In a heterogeneous network of blockchains, some validators will not want to validate certain blockchains because they simply have no interest in those blockchains. The subnet model allows validators to only concern themselves with blockchains that they care about. This reduces the burden on validators.
Different blockchain-based applications may require validators to have certain properties. Suppose there is an application that requires large amounts of RAM or CPU power. A Subnet could require that validators meet certain hardware requirements so that the application doesn’t suffer from low performance due to slow validators.
A Virtual Machine (VM) defines the application-level logic of a blockchain. In technical terms, it specifies the blockchain’s state, state transition function, transactions, and the API through which users can interact with the blockchain. Every blockchain on Avalanche is an instance of a VM.
When you write a VM, you don’t need to concern yourself with lower-level logic like networking, consensus, and the structure of the blockchain. Avalanche does this behind the scenes so you can focus on the thing you would like to build.
Think of a VM as a blueprint for a blockchain; you can use the same VM to create many blockchains, each of which follows the same ruleset but is logically independent of other blockchains.
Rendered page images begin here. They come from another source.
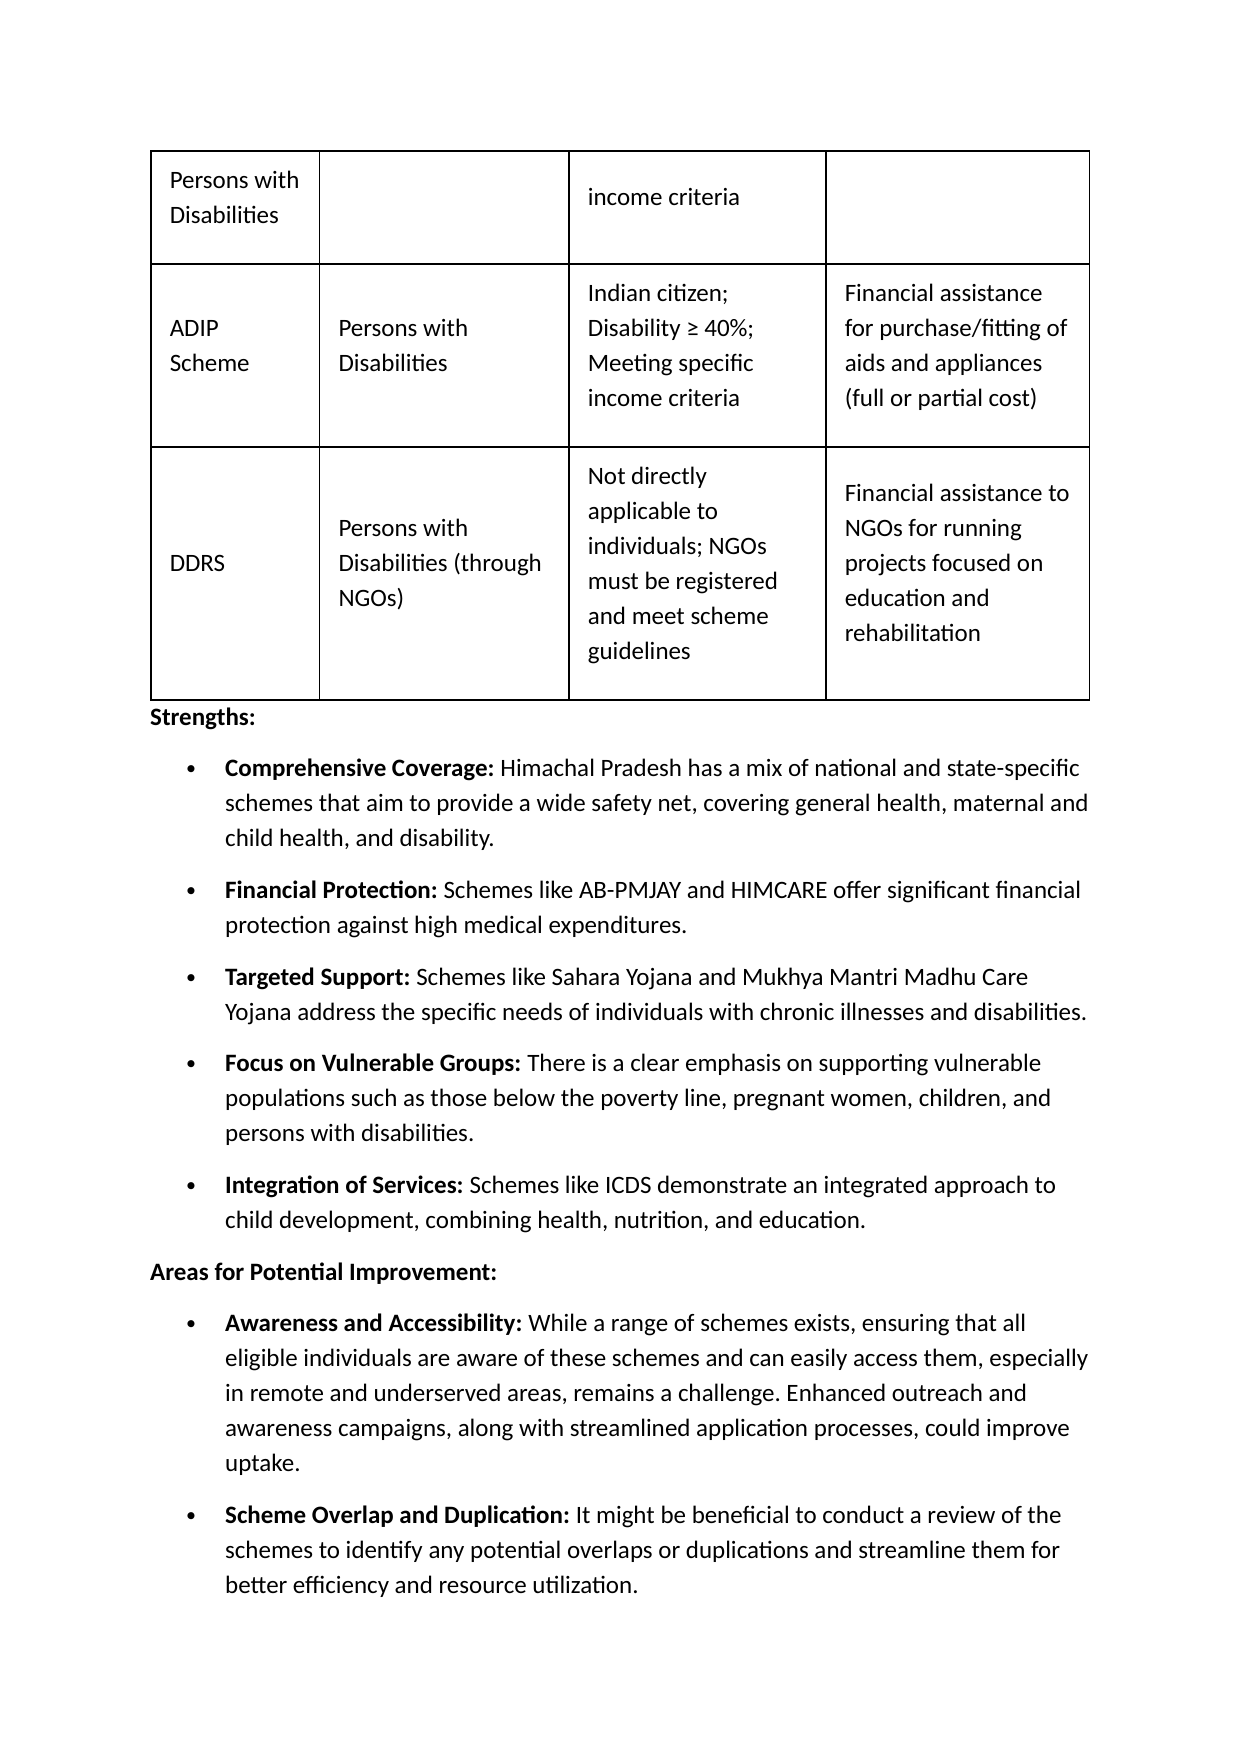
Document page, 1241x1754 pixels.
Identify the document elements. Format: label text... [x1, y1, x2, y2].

text Areas for Potential Improvement: [150, 1256, 1090, 1286]
text Strengths: [150, 701, 1090, 731]
table_cell ADIP Scheme [152, 265, 319, 446]
list Awareness and Accessibility: While a range of schemes exists, ensuring that all eligible individuals are aware of these schemes and can easily access them, especially in remote and underserved areas, remains a challenge. Enhanced outreach and awareness campaigns, along with streamlined application processes, could improve uptake. [187, 1307, 1090, 1478]
list Scheme Overlap and Duplication: It might be beneficial to conduct a review of the schemes to identify any potential overlaps or duplications and streamline them for better efficiency and resource utilization. [187, 1499, 1090, 1599]
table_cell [570, 152, 825, 263]
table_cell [320, 152, 568, 263]
table_cell Financial assistance for purchase/fitting of aids and appliances (full or partial cost) [827, 265, 1089, 446]
list Financial Protection: Schemes like AB-PMJAY and HIMCARE offer significant financial protection against high medical expenditures. [187, 874, 1090, 939]
list Comprehensive Coverage: Himachal Pradesh has a mix of national and state-specific schemes that aim to provide a wide safety net, covering general health, maternal and child health, and disability. [187, 752, 1090, 853]
table_cell Persons with Disabilities [320, 265, 568, 446]
table_cell DDRS [152, 448, 319, 699]
list Targeted Support: Schemes like Sahara Yojana and Mukhya Mantri Madhu Care Yojana address the specific needs of individuals with chronic illnesses and disabilities. [187, 961, 1090, 1026]
table_cell Financial assistance to NGOs for running projects focused on education and rehabilitation [827, 448, 1089, 699]
table_cell Indian citizen; Disability ≥ 40%; Meeting specific income criteria [570, 265, 825, 446]
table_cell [152, 152, 319, 263]
table_cell Persons with Disabilities (through NGOs) [320, 448, 568, 699]
list Focus on Vulnerable Groups: There is a clear emphasis on supporting vulnerable populations such as those below the poverty line, pregnant women, children, and persons with disabilities. [187, 1047, 1090, 1148]
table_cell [827, 152, 1089, 263]
list Integration of Services: Schemes like ICDS demonstrate an integrated approach to child development, combining health, nutrition, and education. [187, 1169, 1090, 1234]
table_cell Not directly applicable to individuals; NGOs must be registered and meet scheme guidelines [570, 448, 825, 699]
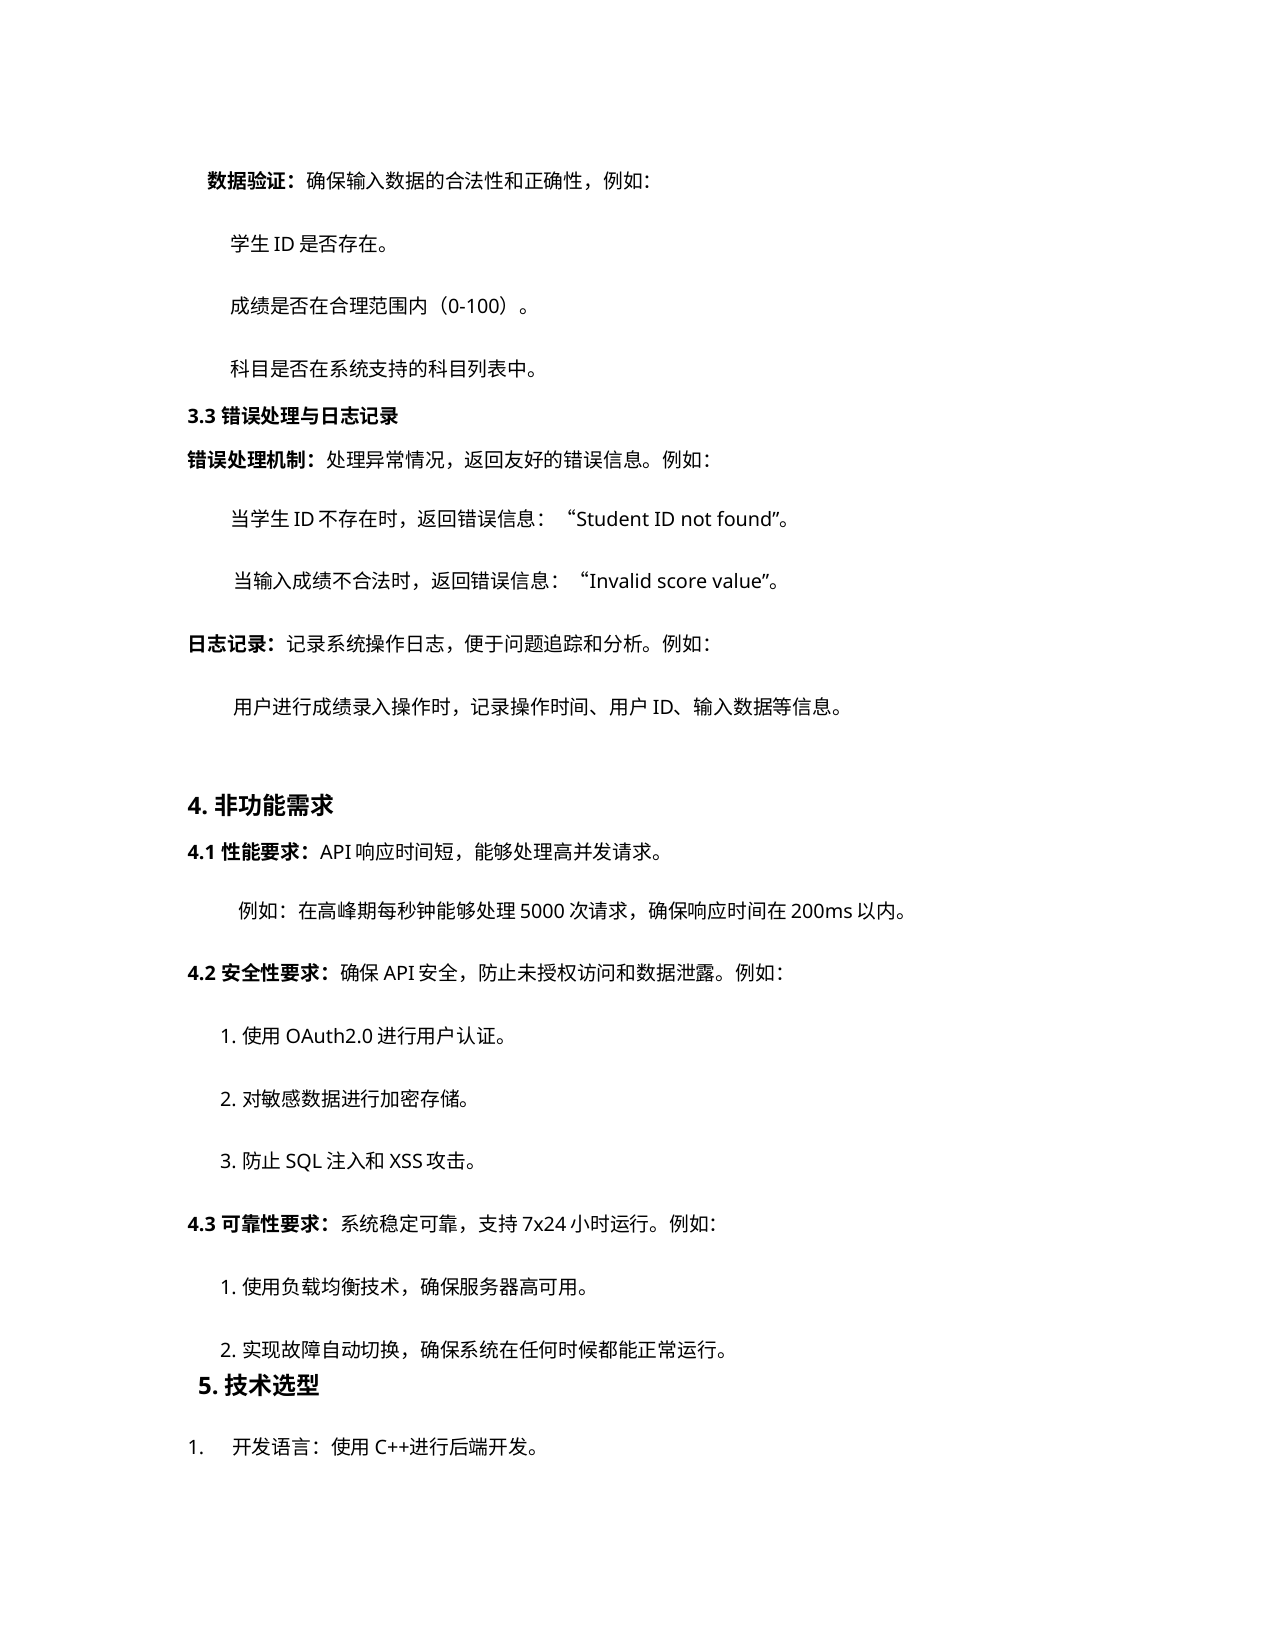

At first, blockchain networks had one Virtual Machine (VM) with a pre-defined, static set of functionality. This rigid, monolithic design limited what blockchain-based applications one could run on such networks.
People who wanted custom decentralized applications had to create their own, entirely new blockchain network from scratch. Doing so required a great deal of time and effort, offered limited security, and generally resulted in a bespoke, fragile blockchain that never got off the ground.
Ethereum made a step toward solving this problem with smart contracts. Developers didn’t need to worry about networking and consensus, but creating decentralized applications was still hard. The Ethereum VM has low performance and imposes restrictions on smart contract developers. Solidity and the other few languages for writing Ethereum smart contracts are unfamiliar to most programmers.
Avalanche VMs (AVMs) make it easy to define a blockchain-based decentralized application. Rather than new, limited languages like Solidity, developers can write VMs in Go (other languages will be supported in the future).
Avalanche supports the creation of new instances of the Avalanche VM.
Avalanche also supports creating custom blockchains with virtual machines.
The X-Chain acts as a decentralized platform for creating and trading digital smart assets, a representation of a real-world resource (e.g., equity, bonds) with a set of rules that govern its behavior, like “can’t be traded until tomorrow” or “can only be sent to US citizens.”
One asset traded on the X-Chain is AVAX. When you issue a transaction to a blockchain on Avalanche, you pay a fee denominated in AVAX.
The X-Chain is an instance of the Avalanche Virtual Machine (AVM). The X-Chain API allows clients to create and trade assets on the X-Chain and other instances of the AVM. See this for more details.
The P-Chain is the metadata blockchain on Avalanche and coordinates validators, keeps track of active subnets, and enables the creation of new subnets. The P-Chain implements the Snowman consensus protocol.
The P-Chain API allows clients to create subnets, add validators to subnets, and create blockchains.
The C-Chain allows for the creation smart contracts using the C-Chain’s API.
The C-Chain is an instance of the Ethereum Virtual Machine powered by Avalanche.